### Records provided
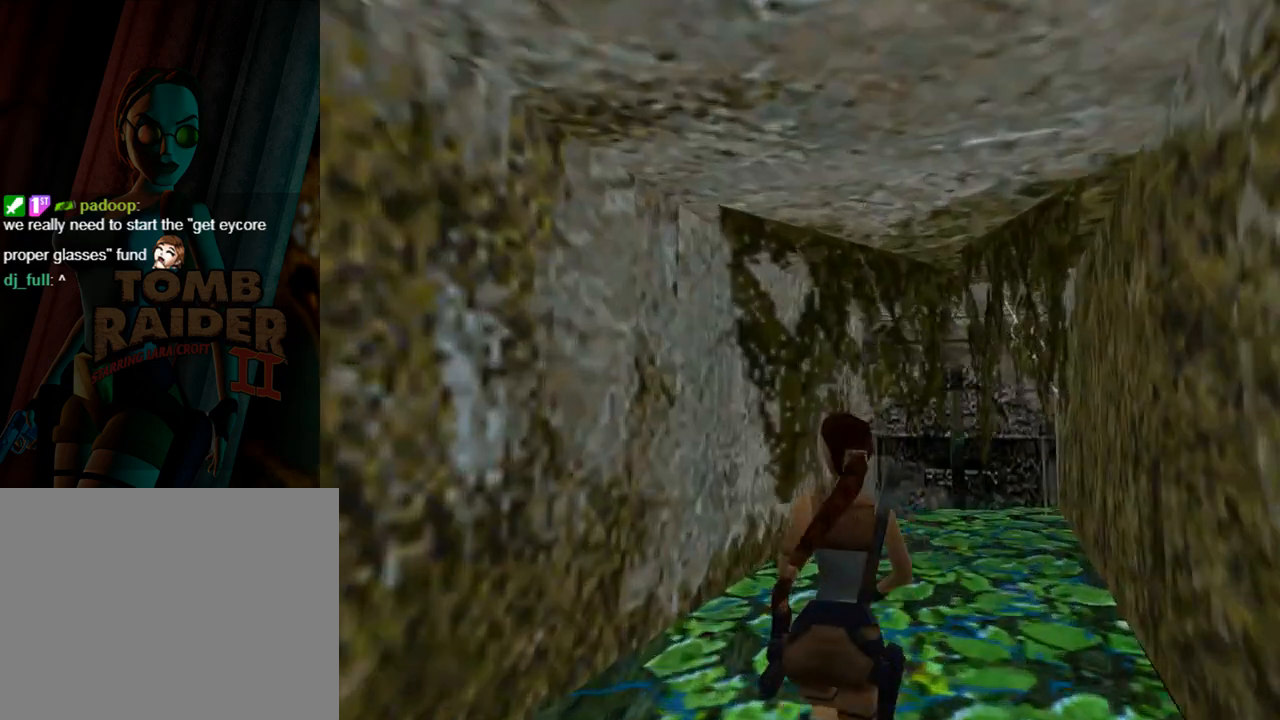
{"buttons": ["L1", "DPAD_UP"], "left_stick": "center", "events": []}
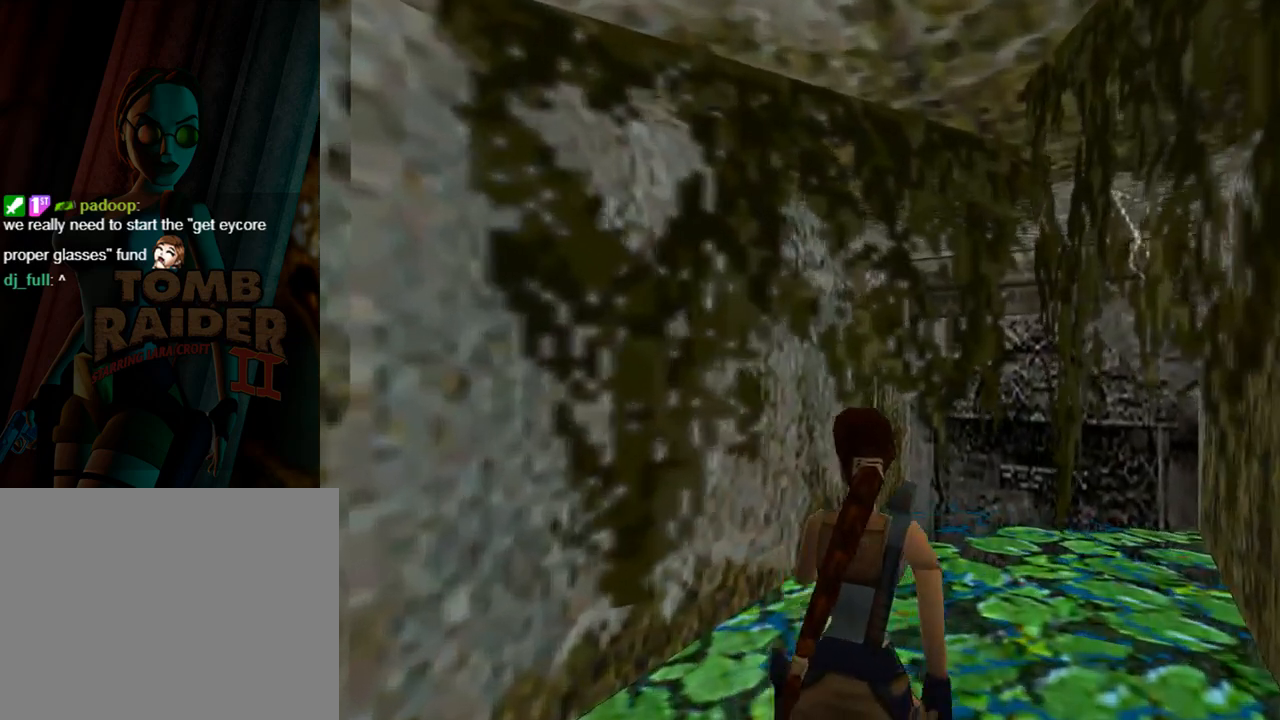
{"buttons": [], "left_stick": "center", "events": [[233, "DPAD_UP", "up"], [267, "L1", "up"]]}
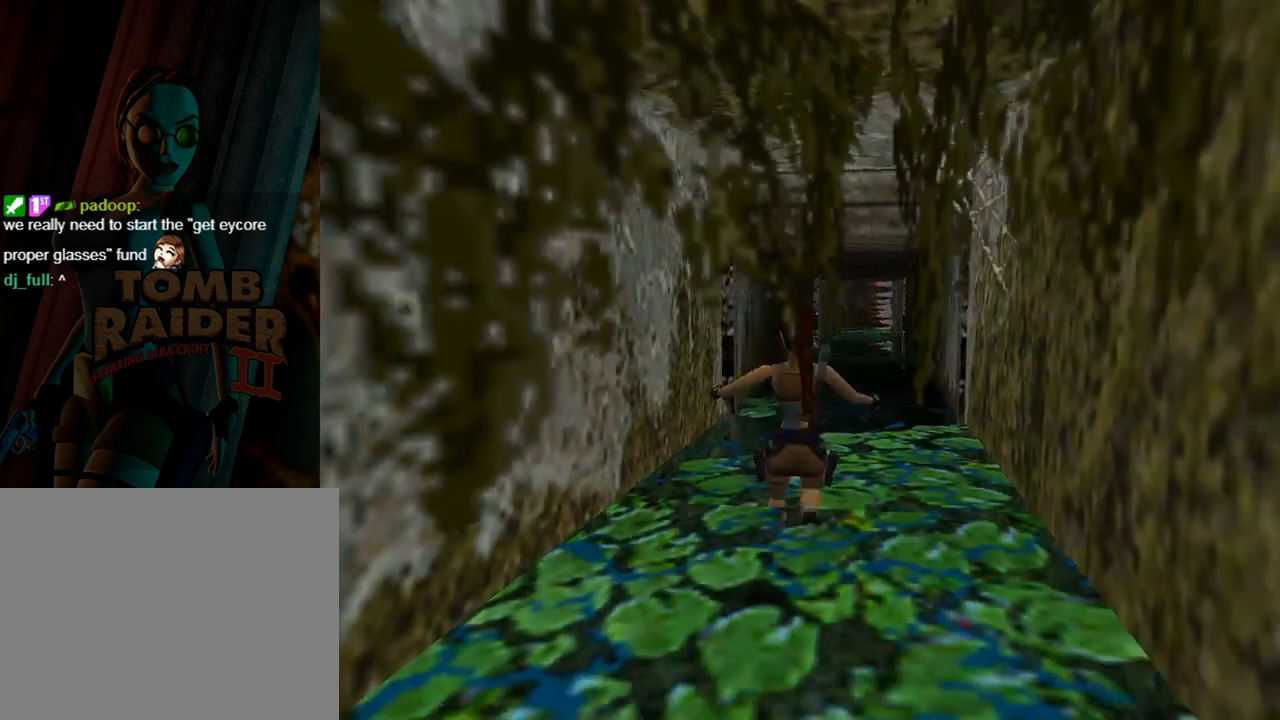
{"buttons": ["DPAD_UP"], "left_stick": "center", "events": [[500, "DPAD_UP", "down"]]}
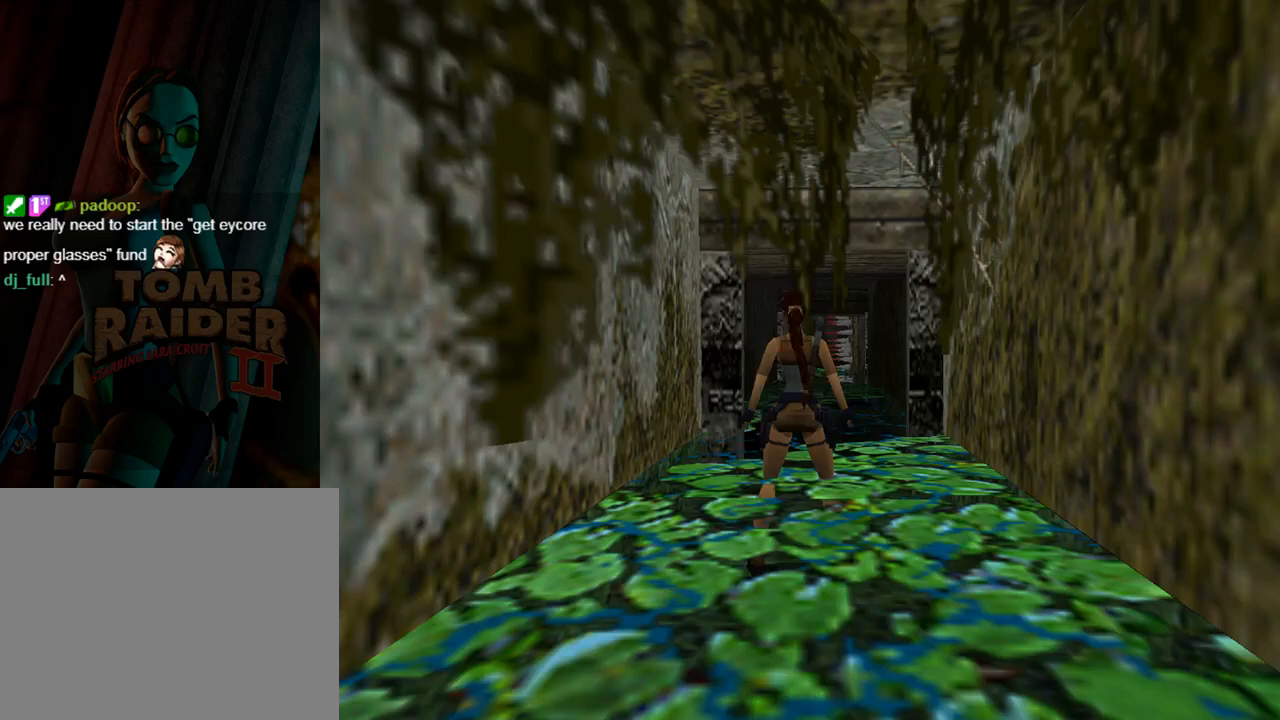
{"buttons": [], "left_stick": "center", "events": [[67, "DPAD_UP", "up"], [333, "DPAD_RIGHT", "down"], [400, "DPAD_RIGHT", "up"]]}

* * *

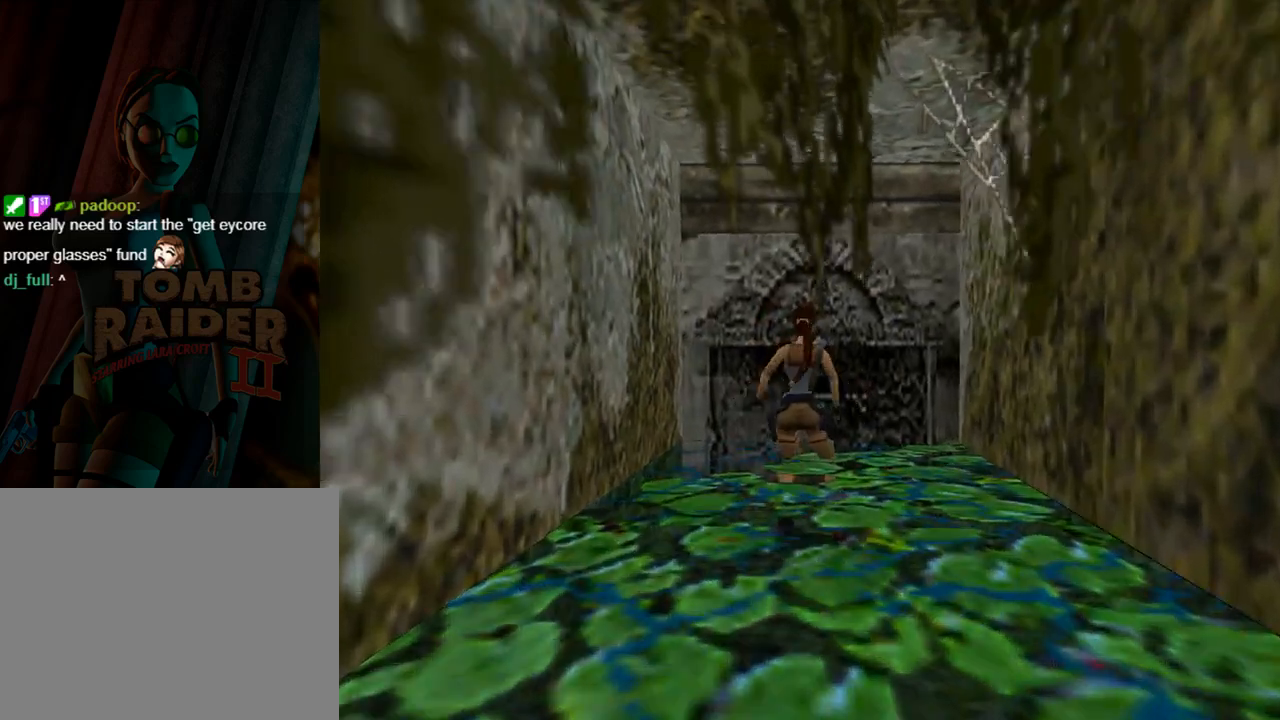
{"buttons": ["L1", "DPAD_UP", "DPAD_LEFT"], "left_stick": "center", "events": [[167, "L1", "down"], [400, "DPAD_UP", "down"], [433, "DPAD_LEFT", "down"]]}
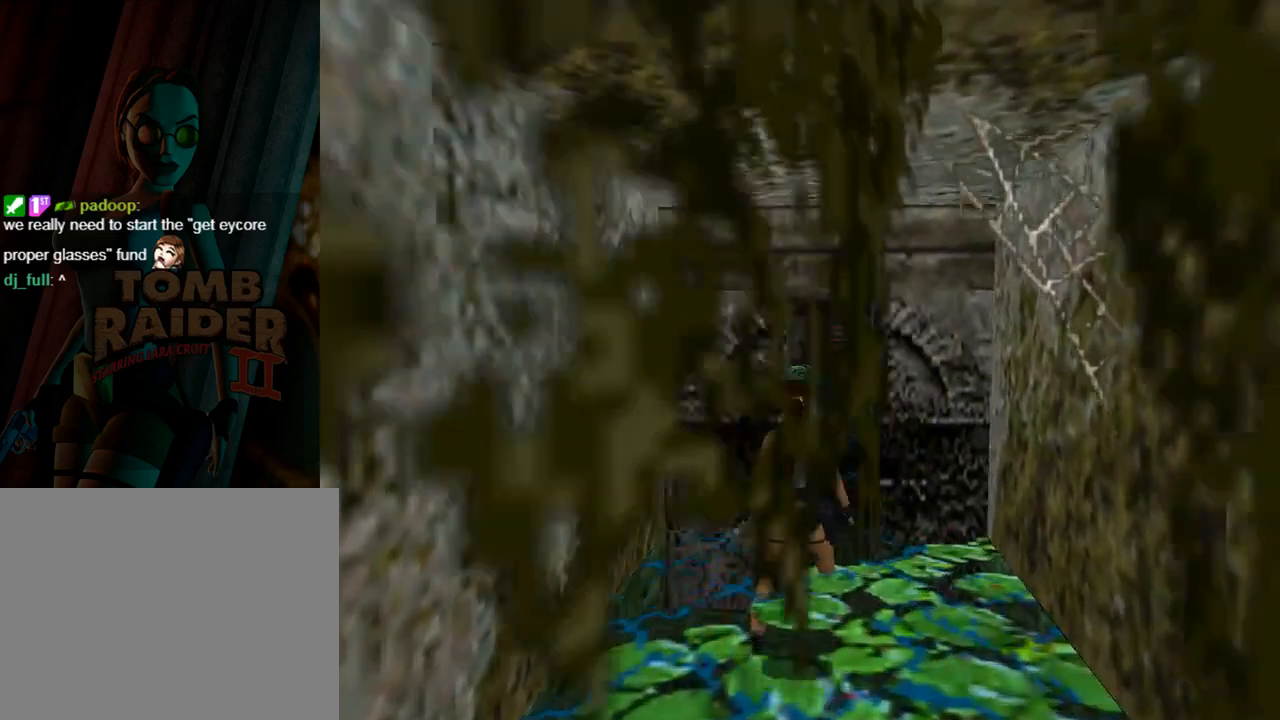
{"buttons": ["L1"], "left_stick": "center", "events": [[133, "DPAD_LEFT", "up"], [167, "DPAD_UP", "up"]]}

==

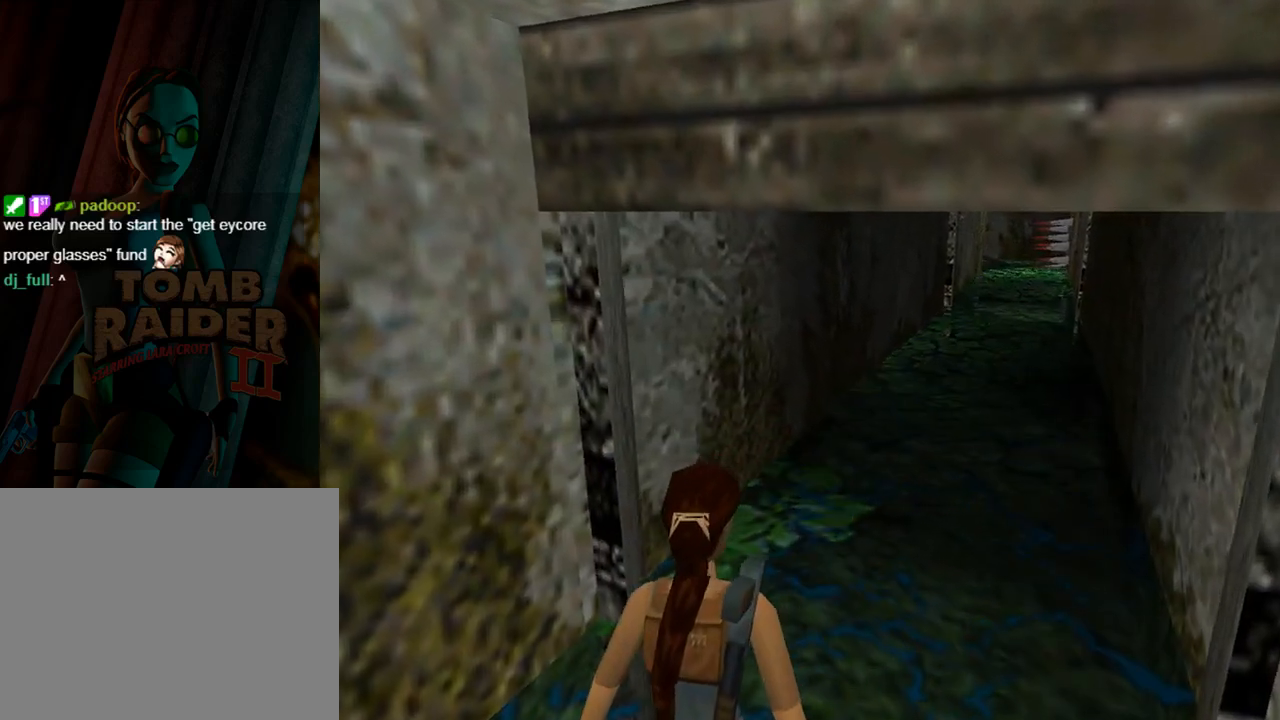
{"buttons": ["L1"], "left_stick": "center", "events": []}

### Assignment
The number alone is wanted: how many lines of the records above include the string "down".

### Result of this exercise
3